TEXT SECTION:

Re: Updated LOD Cloud Diagram - Missed data sources. from Hugh Glaser on 2014-07-25 (public-lod@w3.org from July 2014)

From: Hugh Glaser <hugh@glasers.org>
Date: Sat, 26 Jul 2014 00:34:49 +0100
To: Luca Matteis <lmatteis@gmail.com>
Cc: ahogan@dcc.uchile.cl, Linked Data community <public-lod@w3.org>
Message-Id: <7EBEDD87-354A-47E7-BB97-F761AACDAABE@glasers.org>
Hi Luca,
Thanks for asking.

I have resources that number 100Ms and even 1Bs of resolvable URIs.
I even have datasets with effectively infinite numbers of URIs.
Some people seem to find them useful, in the sense that they want to look specific things up.
These are not documents - they are dynamically generated RDF documents from SQL, triple or other storage mechanisms.

ENTRIES SHOWN:

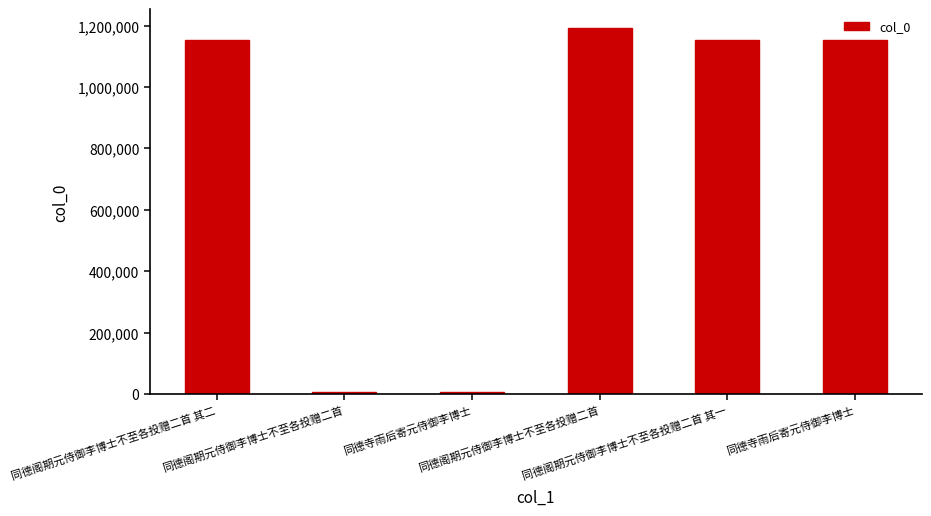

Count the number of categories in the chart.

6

* * *

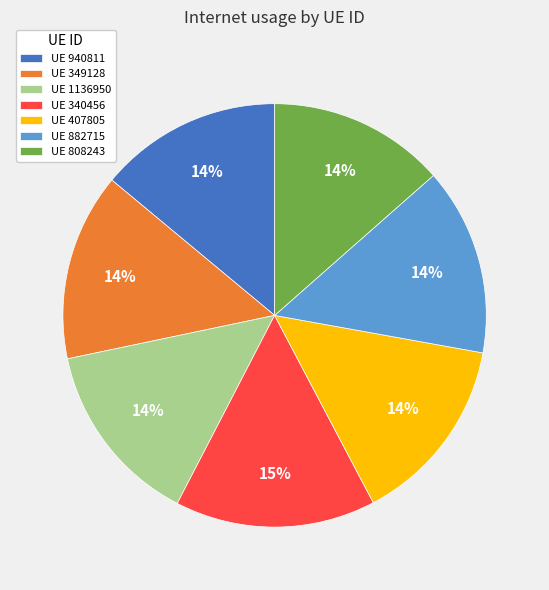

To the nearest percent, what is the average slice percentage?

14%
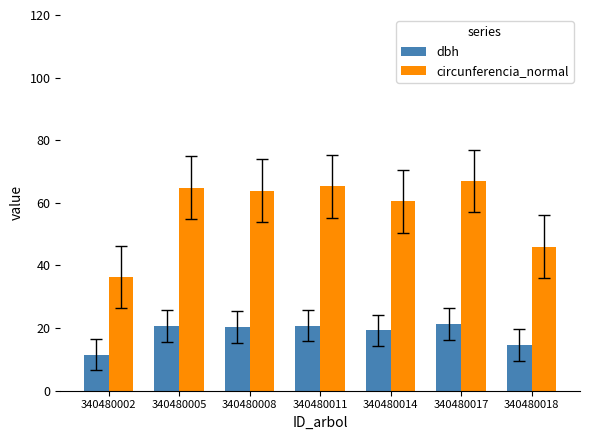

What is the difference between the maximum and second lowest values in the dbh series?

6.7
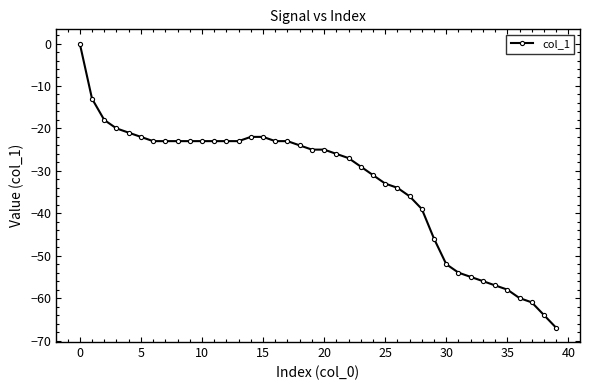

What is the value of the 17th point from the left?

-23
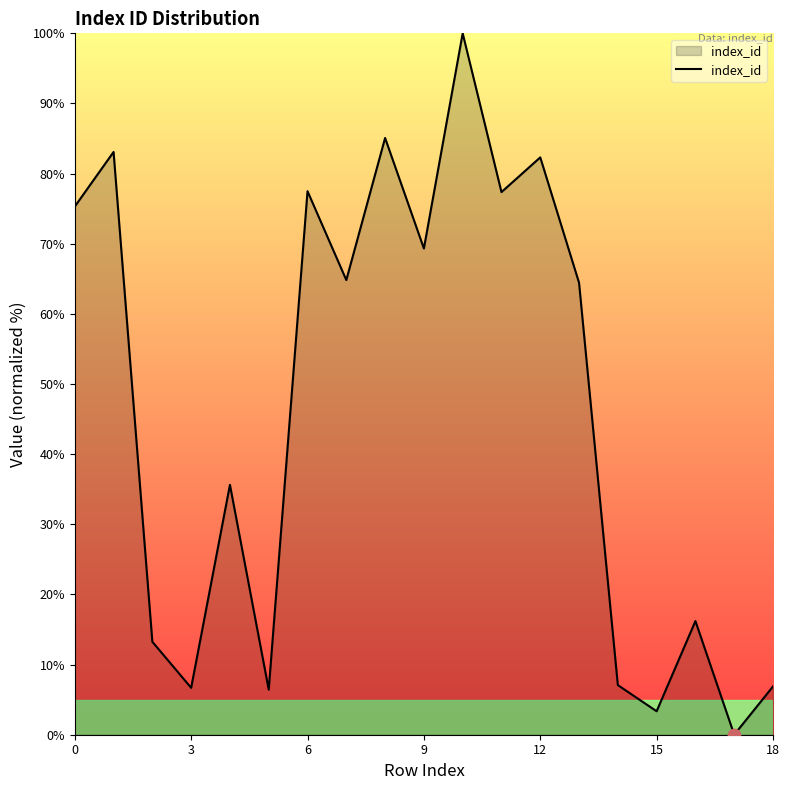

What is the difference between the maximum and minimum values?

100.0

AIM OF THE EXERCISE: Continue the mailing-list reply above about data sources missed by the updated Linked Open Data cloud diagram, picking up right after its last sentence.

RESPONSE BOX:
It can be a serious cost to me in terms of server processor, network and disk cost (I do some caching to trade processor cost against disk space) to allow crawlers to try to spider serious parts or all of the dataset.
Some of the documents can take several seconds of CPU to generate.
(Since all this is unfunded most costs come out of my pocket, by the way.)
So it may be that avoiding spiders is the difference between me offering the dataset and not - or at least it means that the service that the “real” users get is not overwhelmed by the bots.

So what I want to do is make the datasets available, but I don’t want to bear the costs of having Google, Bing, or anyone else, actually crawling the site.
And no, I don’t want to have anything more than URI resolution, by having people register or authenticate - I want access to be as easy as possible - URI resolution.
Actually, spidering is what the sitemap (which I put work into building if one is possible) is for.

Oh, and I should say that the dynamic nature of the data means that the last modified and similar headers cannot be reliable set, and so bots would find incremental spidering rather challenging.

And I do think what I say applies to the web of documents.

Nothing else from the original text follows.